As president of the whole nation, Obama has a great many other big issues to contend with, but that does not explain why his minion-in-chief mendaciously declares that all Republicans want to let BP off the hook, why Obama blames George W. Bush for current regulatory failures, why he says Republicans hate all regulation or why he gives a nationally televised speech that is a cliche pudding. It certainly does not explain the scandalous fact that he has neglected to accept high-tech rescue help from 17 countries that have been offering it.

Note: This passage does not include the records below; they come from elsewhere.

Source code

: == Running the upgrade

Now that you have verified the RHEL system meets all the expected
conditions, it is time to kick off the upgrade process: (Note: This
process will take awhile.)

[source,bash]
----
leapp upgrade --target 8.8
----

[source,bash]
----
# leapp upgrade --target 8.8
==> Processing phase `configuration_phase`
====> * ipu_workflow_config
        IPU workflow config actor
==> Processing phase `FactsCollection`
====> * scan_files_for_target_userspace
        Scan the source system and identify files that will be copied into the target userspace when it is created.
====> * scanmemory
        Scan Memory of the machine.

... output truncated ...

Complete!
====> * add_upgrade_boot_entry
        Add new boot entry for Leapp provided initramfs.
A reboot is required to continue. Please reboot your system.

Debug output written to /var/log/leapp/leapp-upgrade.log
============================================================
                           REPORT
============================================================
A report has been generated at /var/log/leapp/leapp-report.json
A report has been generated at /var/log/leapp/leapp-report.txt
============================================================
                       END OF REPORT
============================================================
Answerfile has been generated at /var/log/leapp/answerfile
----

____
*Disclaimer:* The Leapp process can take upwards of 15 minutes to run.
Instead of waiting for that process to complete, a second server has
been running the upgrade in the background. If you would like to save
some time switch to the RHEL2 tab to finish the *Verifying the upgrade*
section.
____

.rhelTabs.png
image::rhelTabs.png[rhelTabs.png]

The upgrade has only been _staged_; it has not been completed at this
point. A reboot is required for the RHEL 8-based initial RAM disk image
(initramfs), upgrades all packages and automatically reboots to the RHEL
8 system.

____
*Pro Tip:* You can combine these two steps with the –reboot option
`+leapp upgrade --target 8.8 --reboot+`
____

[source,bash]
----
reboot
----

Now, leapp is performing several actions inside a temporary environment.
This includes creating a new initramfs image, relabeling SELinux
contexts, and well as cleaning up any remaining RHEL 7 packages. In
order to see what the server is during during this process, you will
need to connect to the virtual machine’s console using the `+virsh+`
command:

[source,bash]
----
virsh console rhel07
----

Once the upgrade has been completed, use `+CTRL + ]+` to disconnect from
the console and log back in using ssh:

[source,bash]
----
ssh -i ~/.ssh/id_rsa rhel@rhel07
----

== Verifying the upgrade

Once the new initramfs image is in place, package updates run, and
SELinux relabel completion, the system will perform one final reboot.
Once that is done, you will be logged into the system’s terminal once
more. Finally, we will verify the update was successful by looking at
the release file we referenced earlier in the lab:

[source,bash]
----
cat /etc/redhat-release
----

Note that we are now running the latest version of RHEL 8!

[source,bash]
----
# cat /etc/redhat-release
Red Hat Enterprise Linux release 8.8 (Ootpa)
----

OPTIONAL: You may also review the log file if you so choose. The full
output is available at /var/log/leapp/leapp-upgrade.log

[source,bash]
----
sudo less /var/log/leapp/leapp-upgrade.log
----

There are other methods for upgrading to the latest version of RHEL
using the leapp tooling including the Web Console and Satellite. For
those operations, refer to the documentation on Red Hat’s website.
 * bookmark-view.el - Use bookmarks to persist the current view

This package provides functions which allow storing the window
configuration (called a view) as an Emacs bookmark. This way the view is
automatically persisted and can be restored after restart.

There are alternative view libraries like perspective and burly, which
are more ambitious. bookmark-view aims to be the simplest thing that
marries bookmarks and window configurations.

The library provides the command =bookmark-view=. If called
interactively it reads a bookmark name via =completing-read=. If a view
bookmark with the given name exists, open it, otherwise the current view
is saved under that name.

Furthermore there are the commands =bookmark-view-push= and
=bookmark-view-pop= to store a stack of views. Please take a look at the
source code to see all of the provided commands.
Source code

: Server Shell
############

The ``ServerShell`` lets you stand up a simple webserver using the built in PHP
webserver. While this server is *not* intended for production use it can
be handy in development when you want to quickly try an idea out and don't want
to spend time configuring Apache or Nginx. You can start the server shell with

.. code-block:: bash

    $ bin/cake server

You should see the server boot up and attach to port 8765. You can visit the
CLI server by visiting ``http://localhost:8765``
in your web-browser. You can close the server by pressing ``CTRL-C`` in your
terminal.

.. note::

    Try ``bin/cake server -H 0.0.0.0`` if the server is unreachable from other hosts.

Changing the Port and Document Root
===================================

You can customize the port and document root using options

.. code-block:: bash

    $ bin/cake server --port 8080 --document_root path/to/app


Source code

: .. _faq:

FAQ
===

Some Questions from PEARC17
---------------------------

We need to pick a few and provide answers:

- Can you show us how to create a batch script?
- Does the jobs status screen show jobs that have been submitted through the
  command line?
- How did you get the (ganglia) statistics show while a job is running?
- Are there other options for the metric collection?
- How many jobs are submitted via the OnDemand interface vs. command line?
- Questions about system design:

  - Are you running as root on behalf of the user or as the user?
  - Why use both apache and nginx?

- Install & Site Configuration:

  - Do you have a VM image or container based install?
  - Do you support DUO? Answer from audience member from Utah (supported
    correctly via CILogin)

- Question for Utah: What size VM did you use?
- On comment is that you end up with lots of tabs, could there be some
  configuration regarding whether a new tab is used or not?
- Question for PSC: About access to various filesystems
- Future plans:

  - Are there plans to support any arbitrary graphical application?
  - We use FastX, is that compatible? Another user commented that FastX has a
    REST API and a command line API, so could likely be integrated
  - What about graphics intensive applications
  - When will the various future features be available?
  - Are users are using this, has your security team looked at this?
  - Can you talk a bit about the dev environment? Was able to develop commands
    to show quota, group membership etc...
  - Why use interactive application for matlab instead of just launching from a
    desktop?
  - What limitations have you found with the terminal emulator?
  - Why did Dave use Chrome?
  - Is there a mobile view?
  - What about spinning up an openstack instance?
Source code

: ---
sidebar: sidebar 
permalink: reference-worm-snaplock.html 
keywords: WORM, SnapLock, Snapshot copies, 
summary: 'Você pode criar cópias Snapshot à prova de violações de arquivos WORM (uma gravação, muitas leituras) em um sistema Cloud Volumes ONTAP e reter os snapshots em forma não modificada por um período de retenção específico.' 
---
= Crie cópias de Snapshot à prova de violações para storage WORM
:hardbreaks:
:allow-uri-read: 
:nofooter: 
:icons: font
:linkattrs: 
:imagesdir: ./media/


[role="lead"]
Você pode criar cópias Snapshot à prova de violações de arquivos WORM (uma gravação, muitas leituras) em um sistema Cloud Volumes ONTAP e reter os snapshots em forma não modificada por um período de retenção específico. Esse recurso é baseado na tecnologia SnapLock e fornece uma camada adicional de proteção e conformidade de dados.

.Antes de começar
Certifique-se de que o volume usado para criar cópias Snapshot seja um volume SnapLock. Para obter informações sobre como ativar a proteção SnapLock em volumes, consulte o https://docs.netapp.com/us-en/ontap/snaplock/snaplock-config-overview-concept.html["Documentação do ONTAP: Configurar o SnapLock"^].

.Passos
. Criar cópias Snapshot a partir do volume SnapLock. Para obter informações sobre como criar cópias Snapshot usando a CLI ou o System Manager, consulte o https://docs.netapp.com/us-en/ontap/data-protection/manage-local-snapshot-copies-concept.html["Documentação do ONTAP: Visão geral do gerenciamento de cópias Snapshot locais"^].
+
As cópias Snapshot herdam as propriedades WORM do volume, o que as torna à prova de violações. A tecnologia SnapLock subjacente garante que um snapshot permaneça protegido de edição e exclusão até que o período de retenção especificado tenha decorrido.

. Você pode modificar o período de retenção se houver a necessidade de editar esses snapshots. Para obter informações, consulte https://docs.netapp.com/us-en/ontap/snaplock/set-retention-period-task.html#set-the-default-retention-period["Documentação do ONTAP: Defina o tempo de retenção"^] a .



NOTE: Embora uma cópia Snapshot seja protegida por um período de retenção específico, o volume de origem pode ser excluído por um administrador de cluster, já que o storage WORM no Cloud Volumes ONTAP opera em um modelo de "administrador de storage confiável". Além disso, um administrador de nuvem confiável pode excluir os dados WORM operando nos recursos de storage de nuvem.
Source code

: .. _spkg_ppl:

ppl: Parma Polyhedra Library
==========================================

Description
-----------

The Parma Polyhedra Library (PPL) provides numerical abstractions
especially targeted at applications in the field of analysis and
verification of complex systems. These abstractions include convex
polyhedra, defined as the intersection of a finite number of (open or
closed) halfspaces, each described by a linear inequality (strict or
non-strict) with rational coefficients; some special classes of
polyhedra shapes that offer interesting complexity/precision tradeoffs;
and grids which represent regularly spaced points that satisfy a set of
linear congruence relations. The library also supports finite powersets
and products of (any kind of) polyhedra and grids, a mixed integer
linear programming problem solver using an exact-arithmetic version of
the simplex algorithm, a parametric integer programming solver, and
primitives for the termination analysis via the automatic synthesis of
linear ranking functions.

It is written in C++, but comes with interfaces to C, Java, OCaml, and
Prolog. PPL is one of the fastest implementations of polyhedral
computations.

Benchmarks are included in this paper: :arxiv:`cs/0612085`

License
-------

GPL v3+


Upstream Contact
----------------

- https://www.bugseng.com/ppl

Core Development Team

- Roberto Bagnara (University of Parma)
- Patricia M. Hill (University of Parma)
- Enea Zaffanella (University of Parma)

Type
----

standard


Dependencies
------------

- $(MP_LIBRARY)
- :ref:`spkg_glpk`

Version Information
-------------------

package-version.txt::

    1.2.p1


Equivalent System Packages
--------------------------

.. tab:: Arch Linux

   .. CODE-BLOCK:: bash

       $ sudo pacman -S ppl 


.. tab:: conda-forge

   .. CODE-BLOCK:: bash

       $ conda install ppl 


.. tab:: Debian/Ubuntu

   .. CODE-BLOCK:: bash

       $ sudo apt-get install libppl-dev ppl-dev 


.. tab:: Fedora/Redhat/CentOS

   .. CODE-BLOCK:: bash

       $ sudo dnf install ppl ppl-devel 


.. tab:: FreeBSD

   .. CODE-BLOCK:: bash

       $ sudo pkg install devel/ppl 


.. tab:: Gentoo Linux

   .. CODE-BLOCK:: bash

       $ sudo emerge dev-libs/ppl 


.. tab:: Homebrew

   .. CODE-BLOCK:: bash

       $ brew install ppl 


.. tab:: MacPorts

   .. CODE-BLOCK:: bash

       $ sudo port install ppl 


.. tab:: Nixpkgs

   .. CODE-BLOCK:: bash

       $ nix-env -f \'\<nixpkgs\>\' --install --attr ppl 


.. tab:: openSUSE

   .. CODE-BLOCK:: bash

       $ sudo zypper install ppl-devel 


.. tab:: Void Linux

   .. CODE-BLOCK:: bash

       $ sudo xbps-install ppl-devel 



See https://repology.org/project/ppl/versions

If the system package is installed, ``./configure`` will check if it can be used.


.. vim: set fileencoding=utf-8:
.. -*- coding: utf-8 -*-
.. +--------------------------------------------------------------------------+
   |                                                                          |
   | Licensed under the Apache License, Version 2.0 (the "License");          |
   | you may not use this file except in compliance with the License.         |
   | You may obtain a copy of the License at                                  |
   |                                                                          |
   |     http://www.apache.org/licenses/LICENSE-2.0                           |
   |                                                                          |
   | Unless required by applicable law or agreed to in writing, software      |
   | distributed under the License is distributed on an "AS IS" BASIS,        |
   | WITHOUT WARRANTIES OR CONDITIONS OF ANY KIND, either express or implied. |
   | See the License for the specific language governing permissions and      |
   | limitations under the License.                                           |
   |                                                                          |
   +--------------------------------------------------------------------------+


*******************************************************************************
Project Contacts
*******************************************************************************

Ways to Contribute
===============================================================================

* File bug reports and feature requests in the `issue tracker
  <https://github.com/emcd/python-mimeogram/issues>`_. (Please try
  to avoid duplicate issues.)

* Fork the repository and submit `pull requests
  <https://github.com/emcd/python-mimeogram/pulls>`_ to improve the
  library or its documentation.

Then again, Obama's experience in administering anything is nil. He says he managed his campaign, but presidential candidates do not manage their campaigns except perhaps to say "yes" or "no" occasionally. Otherwise, he was a community organizer, a part-time lawyer, a university lecturer, a state senator and a U.S. senator who chiefly ran for president while holding that office.

Following an academic career that was nothing short of brilliant, Jindal, at the age of 25, was Louisiana's secretary of health, saving millions of dollars for Medicaid while extending health protections for the public, a review of an online biography reminds us. At 28, he was president of the state's university system. He sat on a national panel figuring out an answer to one of the country's biggest problems, the funding of Medicare. He was an assistant secretary in the federal Health and Human Services Department. He was a member of Congress. He is now the exceptional 39-year-old governor of a big state

A debit was his nationally televised response to an Obama speech in February of 2009. In delivery style, the Jindal oration was a horror. The content was nevertheless an incisive conservative questioning of Obama's stimulus ambitions along with his own suggested recession remedies. He is an anti-debt guy, a practical guy, a problem solver, a constitutionalist and the son of immigrants that is very much a believer in the American dream.

And right now, he is an example of what a true leader can be like.